• **Exercise description**: Copy the items from the line with "scientific name: Procyon lotor" up to and including the line with "genus: Amanita", renaming "common name" to "vernacular name" and leaving everything else unchanged.

• **Input for this task**:
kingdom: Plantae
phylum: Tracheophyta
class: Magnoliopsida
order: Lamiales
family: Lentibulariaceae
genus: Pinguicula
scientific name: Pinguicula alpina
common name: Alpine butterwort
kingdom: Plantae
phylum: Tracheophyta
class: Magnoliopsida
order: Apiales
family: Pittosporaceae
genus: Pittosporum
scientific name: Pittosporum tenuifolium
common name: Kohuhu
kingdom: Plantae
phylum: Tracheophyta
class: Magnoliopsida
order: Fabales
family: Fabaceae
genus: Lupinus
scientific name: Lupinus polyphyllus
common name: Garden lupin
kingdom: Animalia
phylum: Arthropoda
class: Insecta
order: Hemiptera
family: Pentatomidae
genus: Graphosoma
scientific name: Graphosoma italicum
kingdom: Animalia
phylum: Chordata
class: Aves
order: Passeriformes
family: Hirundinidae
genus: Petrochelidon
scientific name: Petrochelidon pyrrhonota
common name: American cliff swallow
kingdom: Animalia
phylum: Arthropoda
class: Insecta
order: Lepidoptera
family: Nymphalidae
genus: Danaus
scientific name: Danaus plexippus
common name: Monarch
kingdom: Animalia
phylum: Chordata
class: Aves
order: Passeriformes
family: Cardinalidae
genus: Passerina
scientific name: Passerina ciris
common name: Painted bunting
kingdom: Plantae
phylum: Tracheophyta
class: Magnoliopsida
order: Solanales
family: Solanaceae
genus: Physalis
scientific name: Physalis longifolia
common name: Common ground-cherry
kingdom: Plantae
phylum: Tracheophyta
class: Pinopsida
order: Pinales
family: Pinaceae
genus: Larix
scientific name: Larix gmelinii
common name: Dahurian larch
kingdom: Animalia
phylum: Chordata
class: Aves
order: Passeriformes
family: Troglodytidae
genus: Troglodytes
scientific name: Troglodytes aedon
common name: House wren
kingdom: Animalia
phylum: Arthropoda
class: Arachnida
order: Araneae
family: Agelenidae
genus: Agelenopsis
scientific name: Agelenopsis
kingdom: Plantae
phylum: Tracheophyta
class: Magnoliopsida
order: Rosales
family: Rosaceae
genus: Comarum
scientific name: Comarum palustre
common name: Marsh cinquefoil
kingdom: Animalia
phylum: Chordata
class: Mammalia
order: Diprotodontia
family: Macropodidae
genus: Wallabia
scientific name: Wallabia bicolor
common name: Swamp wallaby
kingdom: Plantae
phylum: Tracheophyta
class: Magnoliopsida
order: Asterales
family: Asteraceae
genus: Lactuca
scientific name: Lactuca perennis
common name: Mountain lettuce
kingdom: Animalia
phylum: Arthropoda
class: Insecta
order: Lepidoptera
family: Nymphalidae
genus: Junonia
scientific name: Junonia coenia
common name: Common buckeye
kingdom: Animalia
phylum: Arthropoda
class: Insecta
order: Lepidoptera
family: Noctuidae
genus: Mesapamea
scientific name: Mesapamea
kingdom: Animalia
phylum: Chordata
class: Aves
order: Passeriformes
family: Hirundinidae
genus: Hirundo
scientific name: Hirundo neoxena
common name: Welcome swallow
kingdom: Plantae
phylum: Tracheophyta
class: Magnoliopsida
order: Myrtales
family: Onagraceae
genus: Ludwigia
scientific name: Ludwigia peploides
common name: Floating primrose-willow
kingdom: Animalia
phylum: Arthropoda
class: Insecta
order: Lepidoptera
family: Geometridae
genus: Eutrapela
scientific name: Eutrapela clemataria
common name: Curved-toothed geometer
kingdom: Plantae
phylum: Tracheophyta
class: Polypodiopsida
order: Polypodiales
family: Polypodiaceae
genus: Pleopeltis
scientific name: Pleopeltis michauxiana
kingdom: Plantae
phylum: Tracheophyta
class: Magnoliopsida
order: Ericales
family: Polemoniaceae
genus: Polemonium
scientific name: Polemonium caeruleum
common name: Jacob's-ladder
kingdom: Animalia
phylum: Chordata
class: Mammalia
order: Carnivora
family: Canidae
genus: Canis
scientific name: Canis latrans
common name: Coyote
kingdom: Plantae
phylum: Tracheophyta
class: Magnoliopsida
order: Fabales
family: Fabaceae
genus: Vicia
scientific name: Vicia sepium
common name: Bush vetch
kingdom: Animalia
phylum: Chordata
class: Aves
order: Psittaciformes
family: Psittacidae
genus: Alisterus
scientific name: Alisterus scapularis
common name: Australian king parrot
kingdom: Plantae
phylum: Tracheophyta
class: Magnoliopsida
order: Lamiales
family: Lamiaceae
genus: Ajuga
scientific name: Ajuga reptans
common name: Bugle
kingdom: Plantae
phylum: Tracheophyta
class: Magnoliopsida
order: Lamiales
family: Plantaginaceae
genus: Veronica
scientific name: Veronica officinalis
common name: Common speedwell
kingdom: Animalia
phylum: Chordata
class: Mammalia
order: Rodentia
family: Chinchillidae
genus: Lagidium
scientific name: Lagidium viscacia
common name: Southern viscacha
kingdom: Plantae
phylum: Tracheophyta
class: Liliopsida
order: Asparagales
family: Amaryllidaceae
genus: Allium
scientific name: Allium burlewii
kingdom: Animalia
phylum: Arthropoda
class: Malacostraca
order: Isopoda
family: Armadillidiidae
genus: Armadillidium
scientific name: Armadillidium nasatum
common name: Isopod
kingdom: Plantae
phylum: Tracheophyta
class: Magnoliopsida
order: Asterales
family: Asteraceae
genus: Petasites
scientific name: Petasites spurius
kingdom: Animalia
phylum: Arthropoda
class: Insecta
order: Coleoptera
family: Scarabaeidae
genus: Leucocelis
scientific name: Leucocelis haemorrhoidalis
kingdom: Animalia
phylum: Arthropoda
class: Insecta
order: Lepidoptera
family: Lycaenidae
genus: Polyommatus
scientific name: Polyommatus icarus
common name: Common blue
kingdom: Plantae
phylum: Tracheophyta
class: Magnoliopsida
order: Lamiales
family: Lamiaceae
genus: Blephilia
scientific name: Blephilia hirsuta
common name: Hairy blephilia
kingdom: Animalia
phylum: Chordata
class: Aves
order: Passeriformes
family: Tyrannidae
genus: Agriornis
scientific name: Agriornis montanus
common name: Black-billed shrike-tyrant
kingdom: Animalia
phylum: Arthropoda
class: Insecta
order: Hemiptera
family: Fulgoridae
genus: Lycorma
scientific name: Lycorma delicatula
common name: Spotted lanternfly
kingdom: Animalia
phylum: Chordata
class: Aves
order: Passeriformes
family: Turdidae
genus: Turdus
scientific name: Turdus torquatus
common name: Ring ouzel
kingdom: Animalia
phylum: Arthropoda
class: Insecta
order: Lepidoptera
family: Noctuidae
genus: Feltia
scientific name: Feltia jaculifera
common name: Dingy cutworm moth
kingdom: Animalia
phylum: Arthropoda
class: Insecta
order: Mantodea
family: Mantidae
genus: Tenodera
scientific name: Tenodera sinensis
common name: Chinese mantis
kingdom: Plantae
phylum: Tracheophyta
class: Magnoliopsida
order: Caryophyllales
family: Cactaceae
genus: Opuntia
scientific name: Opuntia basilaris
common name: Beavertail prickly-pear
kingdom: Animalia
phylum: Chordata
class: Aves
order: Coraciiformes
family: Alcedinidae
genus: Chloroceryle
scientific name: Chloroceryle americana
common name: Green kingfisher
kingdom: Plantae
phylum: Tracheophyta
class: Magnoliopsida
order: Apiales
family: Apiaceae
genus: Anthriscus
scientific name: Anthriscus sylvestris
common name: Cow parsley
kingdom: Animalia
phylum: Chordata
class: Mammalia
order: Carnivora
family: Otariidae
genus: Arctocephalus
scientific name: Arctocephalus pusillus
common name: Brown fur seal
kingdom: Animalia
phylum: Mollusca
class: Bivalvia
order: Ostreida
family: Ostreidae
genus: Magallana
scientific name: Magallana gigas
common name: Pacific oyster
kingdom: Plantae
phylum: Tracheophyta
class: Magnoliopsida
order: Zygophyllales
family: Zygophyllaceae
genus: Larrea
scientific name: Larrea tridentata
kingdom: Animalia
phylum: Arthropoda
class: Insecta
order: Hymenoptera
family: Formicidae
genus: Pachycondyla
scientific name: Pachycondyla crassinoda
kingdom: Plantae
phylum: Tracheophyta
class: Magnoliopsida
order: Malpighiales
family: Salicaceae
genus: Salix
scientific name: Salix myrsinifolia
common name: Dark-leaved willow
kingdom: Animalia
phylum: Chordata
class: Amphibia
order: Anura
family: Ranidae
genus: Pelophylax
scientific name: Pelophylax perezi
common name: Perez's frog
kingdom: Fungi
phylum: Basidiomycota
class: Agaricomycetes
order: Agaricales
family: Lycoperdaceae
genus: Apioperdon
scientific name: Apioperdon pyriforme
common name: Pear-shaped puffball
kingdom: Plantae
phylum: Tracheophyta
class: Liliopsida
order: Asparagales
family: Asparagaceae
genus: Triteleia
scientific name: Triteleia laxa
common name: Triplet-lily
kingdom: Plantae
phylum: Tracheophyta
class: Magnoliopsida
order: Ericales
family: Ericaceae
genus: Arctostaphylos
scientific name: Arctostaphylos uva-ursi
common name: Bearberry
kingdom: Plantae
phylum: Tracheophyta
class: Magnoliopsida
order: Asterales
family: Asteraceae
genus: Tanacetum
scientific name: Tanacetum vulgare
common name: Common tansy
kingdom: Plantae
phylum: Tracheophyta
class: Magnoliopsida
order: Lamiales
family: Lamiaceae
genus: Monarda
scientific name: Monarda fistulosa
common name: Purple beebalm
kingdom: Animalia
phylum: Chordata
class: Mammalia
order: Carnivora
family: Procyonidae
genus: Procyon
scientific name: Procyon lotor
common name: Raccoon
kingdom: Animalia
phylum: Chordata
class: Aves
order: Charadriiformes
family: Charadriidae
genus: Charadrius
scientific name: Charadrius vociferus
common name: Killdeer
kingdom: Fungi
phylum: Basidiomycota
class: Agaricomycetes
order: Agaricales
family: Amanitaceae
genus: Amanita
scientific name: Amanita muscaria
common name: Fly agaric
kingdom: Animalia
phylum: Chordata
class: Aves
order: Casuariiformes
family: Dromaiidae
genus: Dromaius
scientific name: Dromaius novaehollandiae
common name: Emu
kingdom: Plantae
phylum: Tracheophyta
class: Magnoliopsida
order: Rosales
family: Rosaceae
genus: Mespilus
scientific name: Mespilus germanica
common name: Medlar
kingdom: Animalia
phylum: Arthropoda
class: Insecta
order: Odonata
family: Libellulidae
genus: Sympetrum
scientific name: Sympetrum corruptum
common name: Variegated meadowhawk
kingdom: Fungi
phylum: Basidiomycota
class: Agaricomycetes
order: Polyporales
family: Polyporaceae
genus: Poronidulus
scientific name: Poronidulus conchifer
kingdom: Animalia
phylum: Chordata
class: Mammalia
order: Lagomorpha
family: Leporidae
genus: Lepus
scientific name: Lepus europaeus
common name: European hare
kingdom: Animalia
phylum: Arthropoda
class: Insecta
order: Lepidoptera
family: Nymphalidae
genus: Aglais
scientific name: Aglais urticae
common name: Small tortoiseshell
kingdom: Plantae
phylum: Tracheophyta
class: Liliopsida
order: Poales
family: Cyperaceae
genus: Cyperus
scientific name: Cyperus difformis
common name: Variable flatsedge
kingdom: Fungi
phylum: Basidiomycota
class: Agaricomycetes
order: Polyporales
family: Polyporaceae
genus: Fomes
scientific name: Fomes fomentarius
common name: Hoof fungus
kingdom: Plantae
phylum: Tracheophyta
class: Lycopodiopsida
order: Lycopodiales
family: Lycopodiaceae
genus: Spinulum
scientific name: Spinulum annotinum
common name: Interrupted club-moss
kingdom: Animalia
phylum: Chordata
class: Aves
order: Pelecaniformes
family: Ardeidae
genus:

• **Complete output**:
scientific name: Procyon lotor
vernacular name: Raccoon
kingdom: Animalia
phylum: Chordata
class: Aves
order: Charadriiformes
family: Charadriidae
genus: Charadrius
scientific name: Charadrius vociferus
vernacular name: Killdeer
kingdom: Fungi
phylum: Basidiomycota
class: Agaricomycetes
order: Agaricales
family: Amanitaceae
genus: Amanita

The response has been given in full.